Summary
In The Station, a first-person sci-fi narrative game, players explore an abandoned research ship in an attempt to find its missing crew.
The titular station is the Espial, and it’s orbiting a planet of violent, warring aliens. Aboard are three scientists, whose jobs are to observe the newly-discovered extraterrestrials in stealthy secrecy. No such luck. Not long into the cataloguing of this mysterious civil war, a malfunction disables the Espial’s cloaking systems, the aliens catch them snooping, and the station goes dark.
You, the player, are a specialist who arrives on the scene to assess the situation. To what extent is the mission fucked? Are the scientists dead? Your three primary objectives are to find each of them, but you’re never really briefed about where they might be or what might have happened to them. As usual in games such as The Station, the answers are to be found in bitten-off audio logs and emails and documents, all scattered liberally around the Espial’s gloomy but oddly luminescent interiors.
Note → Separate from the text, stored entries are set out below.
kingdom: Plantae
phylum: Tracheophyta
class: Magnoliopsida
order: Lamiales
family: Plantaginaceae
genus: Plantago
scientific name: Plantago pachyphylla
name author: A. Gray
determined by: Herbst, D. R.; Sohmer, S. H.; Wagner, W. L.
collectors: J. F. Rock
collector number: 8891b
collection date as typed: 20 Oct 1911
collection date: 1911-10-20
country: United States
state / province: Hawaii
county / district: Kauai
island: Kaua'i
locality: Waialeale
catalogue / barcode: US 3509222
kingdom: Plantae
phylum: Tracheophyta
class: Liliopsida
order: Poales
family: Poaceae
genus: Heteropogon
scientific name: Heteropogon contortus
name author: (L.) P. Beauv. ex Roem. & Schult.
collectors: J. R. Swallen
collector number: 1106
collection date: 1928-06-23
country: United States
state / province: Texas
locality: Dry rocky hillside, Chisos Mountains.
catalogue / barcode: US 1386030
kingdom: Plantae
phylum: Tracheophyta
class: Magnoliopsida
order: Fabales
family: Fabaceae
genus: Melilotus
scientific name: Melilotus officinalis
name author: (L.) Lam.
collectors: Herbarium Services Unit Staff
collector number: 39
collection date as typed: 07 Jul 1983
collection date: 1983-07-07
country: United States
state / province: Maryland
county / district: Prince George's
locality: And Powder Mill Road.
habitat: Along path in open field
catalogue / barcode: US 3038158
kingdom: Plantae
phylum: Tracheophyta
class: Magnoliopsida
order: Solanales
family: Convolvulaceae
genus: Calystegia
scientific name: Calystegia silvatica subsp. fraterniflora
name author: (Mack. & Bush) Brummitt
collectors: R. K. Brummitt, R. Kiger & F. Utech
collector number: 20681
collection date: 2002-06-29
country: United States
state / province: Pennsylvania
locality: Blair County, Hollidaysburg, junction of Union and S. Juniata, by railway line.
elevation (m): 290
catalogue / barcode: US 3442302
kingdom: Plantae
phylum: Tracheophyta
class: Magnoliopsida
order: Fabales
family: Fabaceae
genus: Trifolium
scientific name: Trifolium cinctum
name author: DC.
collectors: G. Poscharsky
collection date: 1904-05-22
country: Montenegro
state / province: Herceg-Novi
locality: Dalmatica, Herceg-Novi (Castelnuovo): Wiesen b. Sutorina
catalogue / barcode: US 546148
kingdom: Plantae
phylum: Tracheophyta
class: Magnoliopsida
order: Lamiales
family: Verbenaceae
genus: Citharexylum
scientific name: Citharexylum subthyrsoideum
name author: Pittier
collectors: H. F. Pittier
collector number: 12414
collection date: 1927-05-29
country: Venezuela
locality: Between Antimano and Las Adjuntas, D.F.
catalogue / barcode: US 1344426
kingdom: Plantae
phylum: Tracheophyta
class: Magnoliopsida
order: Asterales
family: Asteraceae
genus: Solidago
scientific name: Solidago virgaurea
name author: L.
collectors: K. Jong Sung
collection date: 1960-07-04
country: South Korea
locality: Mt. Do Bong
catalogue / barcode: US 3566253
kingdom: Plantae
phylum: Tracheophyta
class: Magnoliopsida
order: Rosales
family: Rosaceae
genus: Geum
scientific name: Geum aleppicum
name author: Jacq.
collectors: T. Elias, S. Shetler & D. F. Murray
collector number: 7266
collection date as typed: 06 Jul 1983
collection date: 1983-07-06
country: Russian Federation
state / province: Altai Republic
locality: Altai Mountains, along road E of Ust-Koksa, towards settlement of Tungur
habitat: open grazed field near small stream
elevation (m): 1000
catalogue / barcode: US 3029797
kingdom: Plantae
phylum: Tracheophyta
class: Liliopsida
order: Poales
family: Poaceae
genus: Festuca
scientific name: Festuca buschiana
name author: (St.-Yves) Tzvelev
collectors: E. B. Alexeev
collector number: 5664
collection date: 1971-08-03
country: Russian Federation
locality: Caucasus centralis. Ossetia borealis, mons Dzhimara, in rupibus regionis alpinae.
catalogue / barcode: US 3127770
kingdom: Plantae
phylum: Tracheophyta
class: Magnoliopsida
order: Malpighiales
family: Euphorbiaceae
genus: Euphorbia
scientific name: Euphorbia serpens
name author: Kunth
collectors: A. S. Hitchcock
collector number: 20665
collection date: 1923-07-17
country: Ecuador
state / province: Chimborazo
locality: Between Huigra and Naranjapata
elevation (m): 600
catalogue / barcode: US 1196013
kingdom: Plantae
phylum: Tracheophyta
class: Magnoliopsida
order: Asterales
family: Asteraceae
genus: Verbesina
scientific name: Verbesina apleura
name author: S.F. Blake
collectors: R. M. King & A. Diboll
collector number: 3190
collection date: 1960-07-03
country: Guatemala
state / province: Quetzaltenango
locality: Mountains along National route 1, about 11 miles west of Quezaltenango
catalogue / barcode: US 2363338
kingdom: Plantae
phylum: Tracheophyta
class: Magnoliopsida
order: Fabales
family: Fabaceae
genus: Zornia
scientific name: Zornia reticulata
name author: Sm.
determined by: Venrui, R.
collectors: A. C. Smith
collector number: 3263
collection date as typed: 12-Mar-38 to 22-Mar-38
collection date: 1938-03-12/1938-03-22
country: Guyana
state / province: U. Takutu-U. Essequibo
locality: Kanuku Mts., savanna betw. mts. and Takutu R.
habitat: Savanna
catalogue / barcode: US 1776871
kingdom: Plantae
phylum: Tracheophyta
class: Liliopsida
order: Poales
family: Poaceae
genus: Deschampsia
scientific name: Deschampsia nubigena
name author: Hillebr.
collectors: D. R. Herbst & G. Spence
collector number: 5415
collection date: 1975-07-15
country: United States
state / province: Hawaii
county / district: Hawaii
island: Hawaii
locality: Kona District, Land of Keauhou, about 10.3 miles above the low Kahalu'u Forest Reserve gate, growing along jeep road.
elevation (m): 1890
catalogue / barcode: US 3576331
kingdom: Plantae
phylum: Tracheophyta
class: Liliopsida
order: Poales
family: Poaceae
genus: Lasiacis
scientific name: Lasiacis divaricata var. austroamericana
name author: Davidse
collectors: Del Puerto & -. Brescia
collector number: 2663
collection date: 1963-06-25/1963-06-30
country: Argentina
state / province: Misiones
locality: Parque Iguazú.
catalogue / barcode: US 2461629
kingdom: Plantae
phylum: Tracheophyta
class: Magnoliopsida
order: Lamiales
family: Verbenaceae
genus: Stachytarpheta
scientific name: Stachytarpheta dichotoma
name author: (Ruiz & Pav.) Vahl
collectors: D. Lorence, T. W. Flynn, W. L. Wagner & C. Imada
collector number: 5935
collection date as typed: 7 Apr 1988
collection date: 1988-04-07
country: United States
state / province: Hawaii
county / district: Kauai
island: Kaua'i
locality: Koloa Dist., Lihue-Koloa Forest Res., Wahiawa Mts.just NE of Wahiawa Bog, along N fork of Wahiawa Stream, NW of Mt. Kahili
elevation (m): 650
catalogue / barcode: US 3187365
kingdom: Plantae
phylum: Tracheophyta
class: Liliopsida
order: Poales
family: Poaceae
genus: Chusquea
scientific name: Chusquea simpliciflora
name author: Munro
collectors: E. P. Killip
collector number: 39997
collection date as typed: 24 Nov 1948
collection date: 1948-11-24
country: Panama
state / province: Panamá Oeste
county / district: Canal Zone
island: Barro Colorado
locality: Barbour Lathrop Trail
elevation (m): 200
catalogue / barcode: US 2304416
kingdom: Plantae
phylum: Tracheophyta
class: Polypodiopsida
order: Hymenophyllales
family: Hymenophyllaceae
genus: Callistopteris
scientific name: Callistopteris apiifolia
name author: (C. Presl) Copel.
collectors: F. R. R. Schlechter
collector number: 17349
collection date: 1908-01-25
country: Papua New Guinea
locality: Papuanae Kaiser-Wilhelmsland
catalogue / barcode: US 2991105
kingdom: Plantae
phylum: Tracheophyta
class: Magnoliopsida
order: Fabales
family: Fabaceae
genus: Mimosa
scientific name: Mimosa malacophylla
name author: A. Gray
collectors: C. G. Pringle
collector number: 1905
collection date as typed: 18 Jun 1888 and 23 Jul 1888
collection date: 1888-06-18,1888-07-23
So far, so familiar. And as a first-person sci-fi narrative game with snatches of horror and a gradually-unfurling mystery, I could quite easily bury The Station under comparisons to games like Dead Space, Prey, Soma and Tacoma – and my reviews would rhyme, apparently. But I’m better than that, and so is The Station, even if it isn’t quite as good as I might like.
It’s better than first impressions suggest, at least. The opening cinematic is blessed with hilariously stilted voice acting, and the player-character’s first job upon arrival is to plug an errant power cell back into a door. Ugh. I confess to being a little worried at this point, so much so that I found myself wondering if I’d left the game on the title screen for long enough to void Steam’s refund policy. Luckily it only took a quick traipse through The Station’s lobby area to sweep aside my scepticism. An audio log revealed that the crew of the Espial are well-voiced, and some incidental details – a table strewn with playing cards, scattered work notes and such – gave me an impression of a place that might have been inhabited; that might, in fact, still be inhabited.
That’s the hook. The three missing crew members are Mila, the captain; Aiden, an engineer; and some kind of obnoxious researcher by the name of Silas. Early on, you turn around to see a person in a spacesuit across the room. And if you’re anything like me, that’ll be enough. One of the crew? One of the aliens? Dramatically, it doesn’t matter. The only thing that does is that whatever cosmic mess you’ve been sent to clear up is evidently still on-going.
As you schlep through the ship’s innards, you get to know the folks you’re looking for. You poke around in their bedrooms and work areas; read their emails and listen to their recorded rants and conversations. Once you start to get a sense of why these three took on such a crazy mission, The Station starts to work as intended. You’ll chuckle at the pettiness of Mila leaving snide remarks about Silas in reports. It’s as if you’ve stepped into a tiny, contained slice of society, only all the people winked out of existence moments before you arrived.
The Espial, like any interior, is divided between corridors and rooms. Only the rooms are interesting, but you see far more of the dour tunnels that knit them together. There’s nothing interesting about corridors, I know, but here, nothing interesting happens in them either. They all look alike; rows of doors, some with blue lights, which are unlocked, and some with orange lights, which are locked, and the closest blue-lit door is the one you need to open, almost always. Inside the room, there’s life. All the interesting character development and world-building lives in those spaces, as do the game’s rudimentary puzzles. It’s easy to feel like when you’re not in a lab or a hanger or an office that The Station is held in stasis, waiting for you to wander back into the plot.
That plot only takes about an hour to run its course, which I’d be remiss not to mention. Ordinarily I don’t concern myself with “value for money”, which is too subjective an issue to worry about, and usually irrelevant to criticism anyway. But a 60-minute narrative game with no replay value retailing at a tenner feels like being mugged.
It’s just as well, then, that The Station has such a terrific ending. It’s ballsy enough to be worth the price of admission on its own, and once the game’s rougher edges start to grate, you’ll be thankful that the final five minutes are the best and that it buggers off before becoming properly annoying. It might not last long, but it’ll probably stick with you for a while, and mostly for the right reasons.